A sub-network generated by the dataset described in Sect. 5.

Fig. 5.
figure 5

A selection of the sub-networks generated by some time iterations on the dataset described in Sect. 5.

Therefore, we assumed that for malicious requests, \(w_t = w_p = 0.6\) if the time length is within those intervals and the protocol is TCP, and \(w_t =w_p = 0.2\) otherwise.

We subsequently considered the dynamics of the system, by analysing batches of approximately 300 requests per time iterations, and we assumed that a malicious request from \(v_j\) to \(v_i\) is associated with \(\tilde{P}^{T}_{M}(v_{i},v_{j})>0.7\).
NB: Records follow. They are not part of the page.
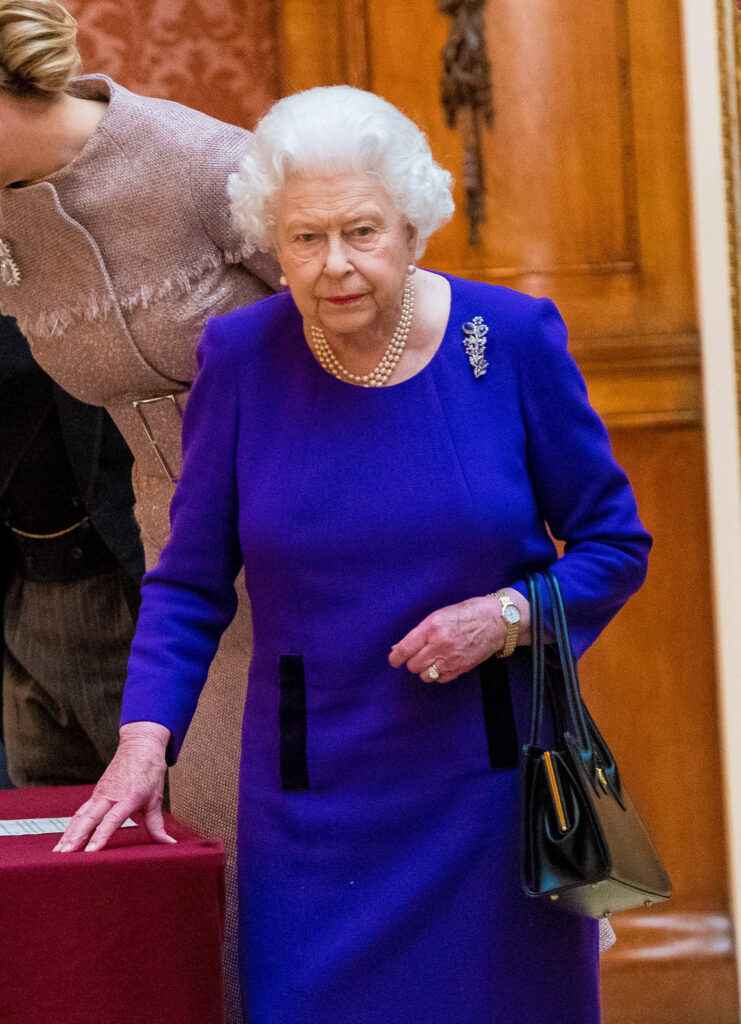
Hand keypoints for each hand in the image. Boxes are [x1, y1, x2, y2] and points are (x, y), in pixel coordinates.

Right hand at [53, 722, 173, 853]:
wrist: (139, 746)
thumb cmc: (150, 771)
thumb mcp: (156, 798)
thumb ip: (157, 825)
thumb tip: (169, 844)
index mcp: (128, 797)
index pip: (112, 820)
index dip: (101, 836)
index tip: (91, 851)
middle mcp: (111, 795)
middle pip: (89, 818)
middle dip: (76, 837)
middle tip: (66, 854)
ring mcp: (101, 793)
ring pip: (81, 815)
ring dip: (69, 833)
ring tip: (59, 851)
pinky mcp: (96, 792)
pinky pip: (81, 811)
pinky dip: (72, 826)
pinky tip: (64, 839)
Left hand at [388, 590, 529, 683]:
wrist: (496, 621)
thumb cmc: (466, 614)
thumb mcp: (439, 616)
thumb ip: (419, 633)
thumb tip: (398, 649)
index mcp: (433, 627)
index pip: (405, 648)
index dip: (395, 657)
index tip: (394, 659)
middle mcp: (440, 644)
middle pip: (413, 665)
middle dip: (412, 661)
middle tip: (417, 654)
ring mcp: (451, 659)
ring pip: (425, 675)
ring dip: (424, 669)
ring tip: (430, 660)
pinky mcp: (461, 668)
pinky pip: (440, 679)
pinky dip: (437, 674)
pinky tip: (442, 664)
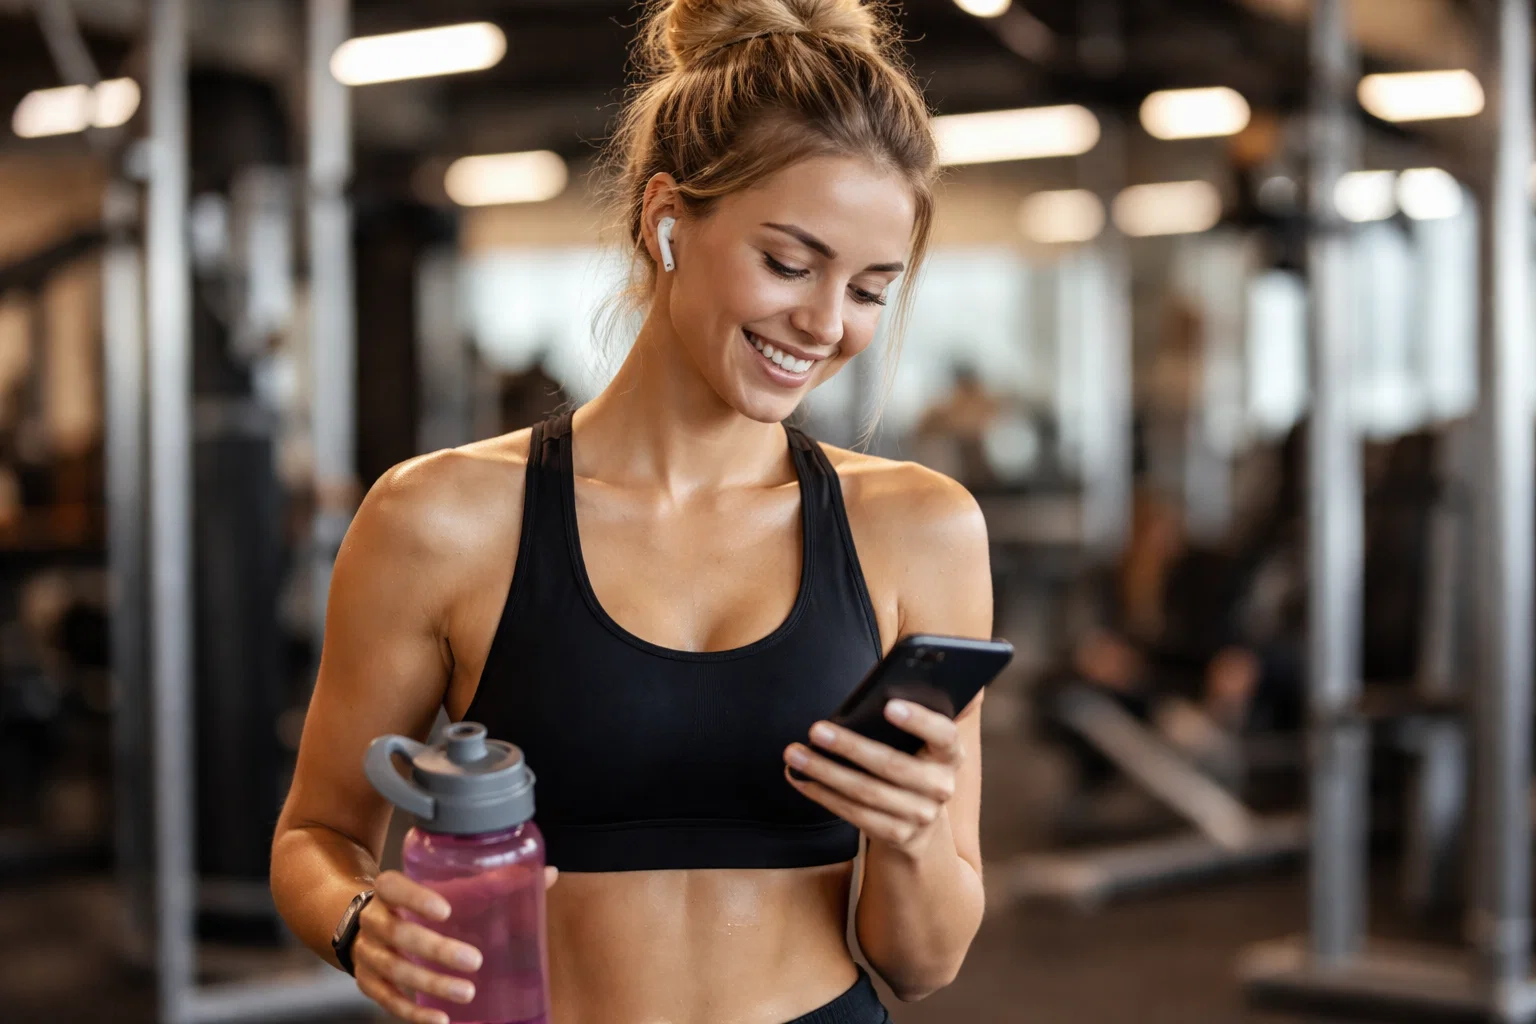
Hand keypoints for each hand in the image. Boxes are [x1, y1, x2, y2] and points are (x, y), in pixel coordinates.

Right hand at [352, 865, 559, 1023]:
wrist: (370, 921)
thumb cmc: (419, 901)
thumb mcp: (443, 884)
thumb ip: (490, 881)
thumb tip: (548, 874)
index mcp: (388, 888)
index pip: (393, 887)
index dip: (416, 898)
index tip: (447, 910)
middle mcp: (373, 920)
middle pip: (398, 935)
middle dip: (435, 950)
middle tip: (474, 961)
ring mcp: (367, 954)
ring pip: (394, 971)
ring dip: (431, 985)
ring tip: (466, 992)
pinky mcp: (368, 982)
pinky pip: (387, 1000)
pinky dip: (413, 1013)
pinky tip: (440, 1019)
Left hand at [783, 700, 962, 858]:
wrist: (920, 818)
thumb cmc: (910, 762)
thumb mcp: (920, 743)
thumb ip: (909, 720)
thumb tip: (879, 694)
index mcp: (950, 754)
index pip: (943, 734)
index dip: (919, 720)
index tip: (888, 705)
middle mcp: (941, 786)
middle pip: (891, 765)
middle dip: (850, 746)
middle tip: (816, 730)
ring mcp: (921, 815)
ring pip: (866, 792)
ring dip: (825, 772)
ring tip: (795, 754)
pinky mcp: (897, 835)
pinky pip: (854, 813)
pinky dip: (823, 795)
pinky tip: (801, 779)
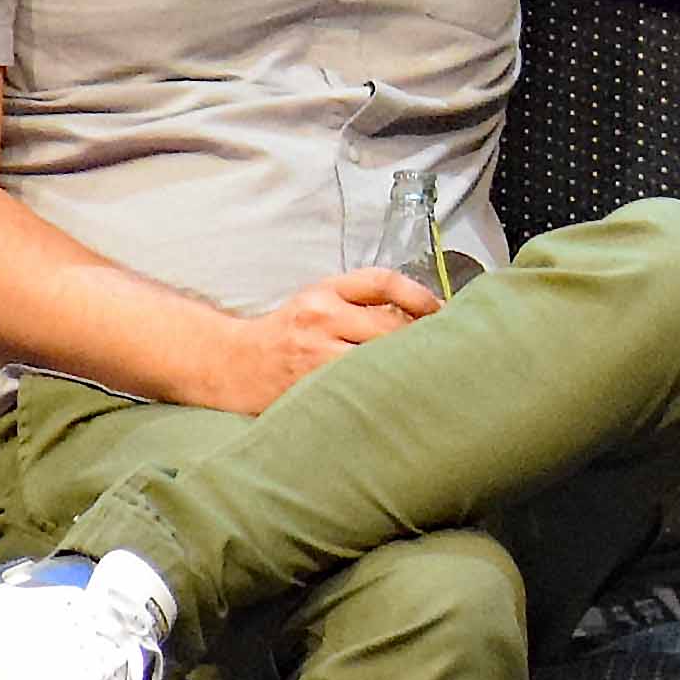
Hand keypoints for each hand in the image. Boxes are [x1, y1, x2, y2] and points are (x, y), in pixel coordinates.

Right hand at [197, 268, 443, 413]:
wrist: (232, 363)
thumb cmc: (287, 332)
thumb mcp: (319, 300)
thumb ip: (365, 301)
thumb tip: (429, 312)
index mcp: (324, 292)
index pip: (383, 282)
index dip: (420, 295)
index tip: (442, 311)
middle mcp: (320, 319)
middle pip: (389, 326)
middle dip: (422, 340)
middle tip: (446, 350)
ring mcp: (314, 356)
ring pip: (377, 361)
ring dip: (406, 369)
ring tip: (428, 376)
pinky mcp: (310, 389)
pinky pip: (358, 390)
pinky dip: (381, 392)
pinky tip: (397, 397)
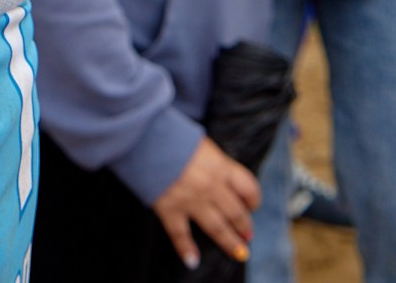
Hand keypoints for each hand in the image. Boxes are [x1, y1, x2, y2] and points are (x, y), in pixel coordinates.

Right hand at [150, 136, 257, 269]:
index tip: (252, 205)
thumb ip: (214, 161)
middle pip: (236, 213)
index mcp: (221, 166)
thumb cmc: (170, 133)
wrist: (142, 134)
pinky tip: (192, 261)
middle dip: (244, 226)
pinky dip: (186, 250)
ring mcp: (190, 200)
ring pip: (216, 228)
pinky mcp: (169, 208)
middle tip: (248, 236)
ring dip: (230, 242)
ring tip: (239, 253)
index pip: (248, 187)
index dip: (253, 199)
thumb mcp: (202, 142)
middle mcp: (211, 186)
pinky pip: (180, 234)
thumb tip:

The analysis of the data produced that \(71\%\) of the malicious requests had indeed a \(\tilde{P}_{M}(v_{i})>0.7\). Figures 4, 5 and 6 depict a small proportion of the network created in the first three iterations on the process. Furthermore, Fig. 6 also shows the malicious requests, which are depicted in red.

Fig. 6.
figure 6

The sub-networks generated by the fourth iteration, where the second figure highlights the malicious connections (Color figure online).

We subsequently evaluated the model defined by Eq. 11. In this case, \(\tilde{P}_{M}(v_{i},v_{j})>0.7\) for approximately \(61\%\) of the malicious requests. This decrease in accuracy was indeed expected due to the more general scope of the model, as discussed above.

Finally, we evaluated the level of prediction associated with our model, and we considered approximately 200 pairs of nodes exchanging request. Approximately \(59\%\) of the malicious requests exhibited the same trend \(\tilde{P}^{T}_{M}(v_{i},v_{j}) \approx \tilde{P}^{T+1}_{M}(v_{i},v_{j})\), and we noted this was particularly the case for larger values of T, as expected.

6 Conclusion

In this paper, we have discussed a method to assess and predict the malicious connection requests in terms of bonets. As indicated by the validation shows, this approach shows potential in providing a robust method to detect and predict malicious request activity. However, this is still at its infancy and in future research we are aiming to extend our investigation to consider more parameters and create a more comprehensive model. In particular, a full investigation of networks generated by such requests will require a deeper understanding of the topological properties of such networks to ensure a more comprehensive and accurate analysis, which will provide a robust, accurate and computationally effective approach.